News / Africa

    Libyan Rebels Battle for Control of Supply Route

    Rebel supporters burn copies of Gadhafi's 'Green Book' in the main square of the Qasr Bin Ghashir district in Tripoli, Libya, August 27, 2011
    Rebel supporters burn copies of Gadhafi's 'Green Book' in the main square of the Qasr Bin Ghashir district in Tripoli, Libya, August 27, 2011

    Libyan rebels say they have gained control of a key border post near Tunisia, but are still fighting for control of the western city of Zuwarah.

    Opposition fighters faced stiff resistance Saturday from forces loyal to Moammar Gadhafi in their efforts to advance into Zuwarah.  A major supply route to Tripoli crosses Zuwarah.  The coastal city is about 50 kilometers from the Tunisian border.

    On Friday, rebels seized Ras Adjir, a border post along the same route.

    Many Libyans living in the capital have no electricity or running water.  Transitional National Council (TNC) spokesman Mahmoud Shammam said Saturday the opposition group hoped to make the "difficult period" for Tripoli residents as short as possible.

    Meanwhile, NATO warplanes pounded a large bunker in Gadhafi's hometown of Sirte on Friday.  Libya's leader has dropped out of sight since rebel fighters seized Tripoli; Sirte is considered one place where he may be hiding.

    British warplanes fired precision-guided missiles at the Sirte bunker complex.
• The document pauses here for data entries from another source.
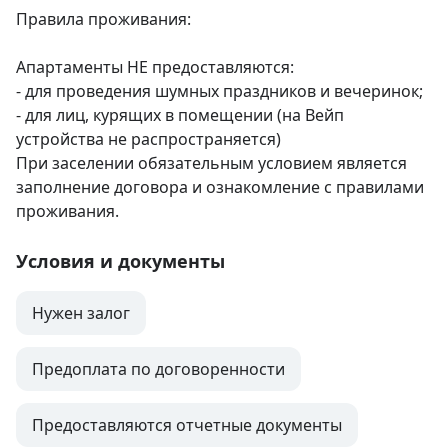
Правила проживания: 

Апартаменты НЕ предоставляются:

- для проведения шумных праздников и вечеринок;

- для лиц, курящих в помещении (на Вейп 
устройства не распространяется) 

При заселении обязательным условием является 
заполнение договора и ознакомление с правилами 
проживания.
Условия и документы
Нужен залог
Предоплата по договоренности
Предоставляются отчетные документы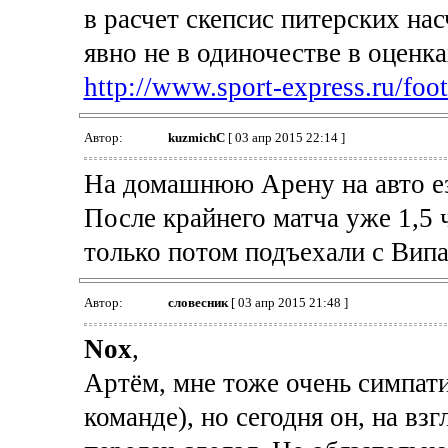
в расчет скепсис питерских на
явно не в одиночестве в оценк
http://www.sport-express.ru/foot
Автор:
kuzmichC
[ 03 апр 2015 22:14 ]
На домашнюю Арену на авто ез
После крайнего матча уже 1,5 
только потом подъехали с Випа
Автор:
словесник
[ 03 апр 2015 21:48 ]
Nox
,
Артём, мне тоже очень симпати
команде), но сегодня он, на вз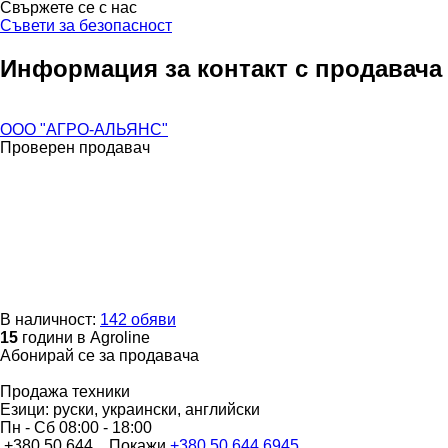
Свържете се с нас
Съвети за безопасност
Информация за контакт с продавача
ООО "АГРО-АЛЬЯНС"
Проверен продавач
В наличност:
142 обяви
15
години в Agroline
Абонирай се за продавача
Продажа техники
Езици:
руски, украински, английски
Пн - Сб
08:00 - 18:00
+380 50 644...
Покажи
+380 50 644 6945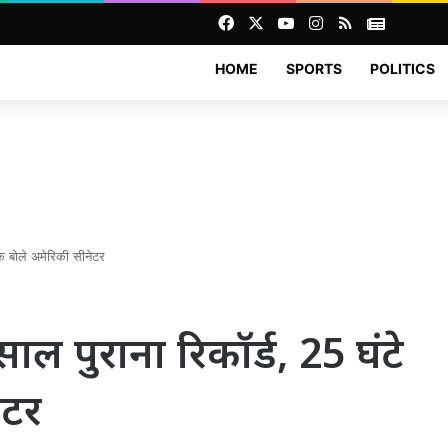
Facebook
X
YouTube
Instagram
RSS
News
HOME
SPORTS
POLITICS
तक बोले अमेरिकी सीनेटर
ाल पुराना रिकॉर्ड, 25 घंटे
ेटर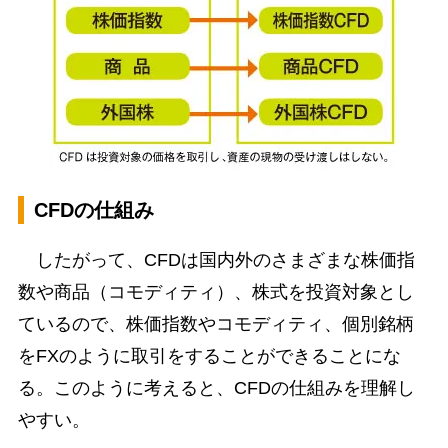
CFDの仕組み
したがって、CFDは国内外のさまざまな株価指
数や商品（コモディティ）、株式を投資対象とし
ているので、株価指数やコモディティ、個別銘柄
をFXのように取引をすることができることにな
る。このように考えると、CFDの仕組みを理解し
やすい。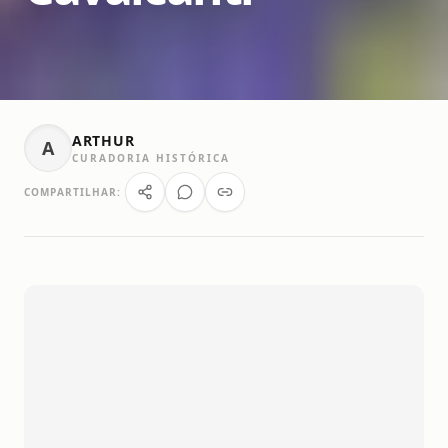
ARTHUR
A
CURADORIA HISTÓRICA
COMPARTILHAR:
British Defense Secretary Liam Fox said NATO was not specifically targeting Gadhafi, but that the airstrikes are intended to make sure that the country's long-time ruler and his forces can no longer continue "waging war."
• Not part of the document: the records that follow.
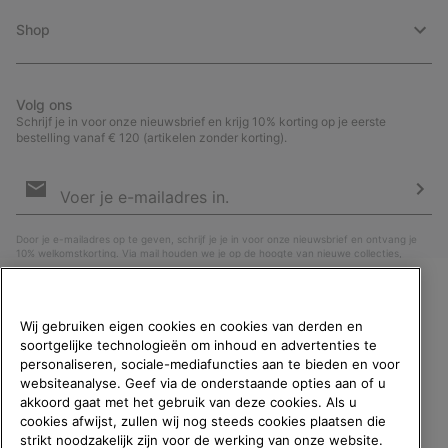
Shop
Volg ons
Schrijf je in voor onze nieuwsbrief en krijg 10% korting op je eerste
bestelling vanaf € 120 (artikelen zonder korting).
Aanmelden
voor
e-
Insc
mailupdates
Door je e-mailadres op te geven, schrijf je je in voor onze nieuwsbrief en ontvang je
10% welkomstkorting. Via mail houden we je op de hoogte van nieuwe collecties,
aanbiedingen en evenementen. In onze
Privacyverklaring
lees je hoe we je gegevens
verwerken voor marketingdoeleinden en hoe je je kunt afmelden.
WELKOM BIJ SOREL.
Wij gebruiken eigen cookies en cookies van derden en
SELECTEER JE
soortgelijke technologieën om inhoud en advertenties te
VERZENDLOCATIE.
personaliseren, sociale-mediafuncties aan te bieden en voor
websiteanalyse. Geef via de onderstaande opties aan of u
Online shoppen beschikbaar
akkoord gaat met het gebruik van deze cookies. Als u
cookies afwijst, zullen wij nog steeds cookies plaatsen die
strikt noodzakelijk zijn voor de werking van onze website.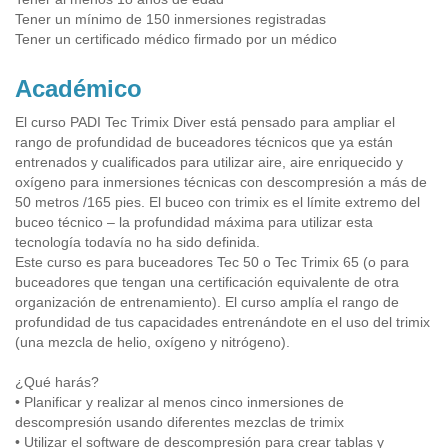
Tener un mínimo de 150 inmersiones registradas
Tener un certificado médico firmado por un médico
Académico
El curso PADI Tec Trimix Diver está pensado para ampliar el
rango de profundidad de buceadores técnicos que ya están
entrenados y cualificados para utilizar aire, aire enriquecido y
oxígeno para inmersiones técnicas con descompresión a más de
50 metros /165 pies. El buceo con trimix es el límite extremo del
buceo técnico – la profundidad máxima para utilizar esta
tecnología todavía no ha sido definida.
Este curso es para buceadores Tec 50 o Tec Trimix 65 (o para
buceadores que tengan una certificación equivalente de otra
organización de entrenamiento). El curso amplía el rango de
profundidad de tus capacidades entrenándote en el uso del trimix
(una mezcla de helio, oxígeno y nitrógeno).
¿Qué harás?
• Planificar y realizar al menos cinco inmersiones de
descompresión usando diferentes mezclas de trimix
• Utilizar el software de descompresión para crear tablas y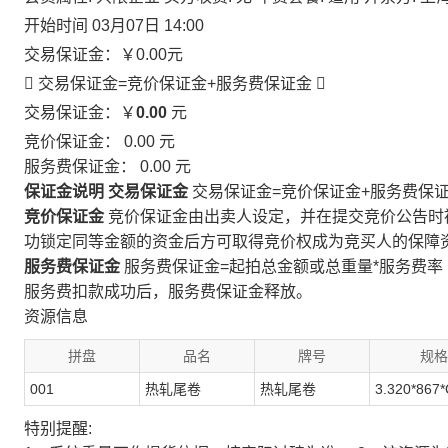
开始时间
03月07日 14:00
交易保证金：
￥0.00
元
 交易保证金=竞价保证金+服务费保证金

交易保证金：￥
0.00
元
竞价保证金：
0.00
元
服务费保证金：
0.00
元
保证金说明
交易保证金
交易保证金=竞价保证金+服务费保
竞价保证金
竞价保证金由出卖人设定，并在提交竞价公告时
功锁定同等金额的资金后方可取得竞价权成为竞买人的保障
服务费保证金
服务费保证金=起拍总金额或总重量*服务费率
服务费扣款成功后，服务费保证金释放。
资源信息
拼盘
品名
牌号
规格
001
热轧尾卷
热轧尾卷
3.320*867*
特别提醒:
    TNC leader Mustafa Abdel Jalil said Saturday that rebels have no "factual" reports on the whereabouts of Gadhafi or his sons.

    At the U.N. headquarters in New York, Secretary-General Ban Ki-moon said Friday that African, Arab and European organizations have agreed that the turmoil in Libya has entered "a new and decisive phase.''  

    Ban said the international community is ready to send a police force into Libya - if requested - because the country is "awash in small arms."

    Some information for this report was provided by AP, AFP and Reuters.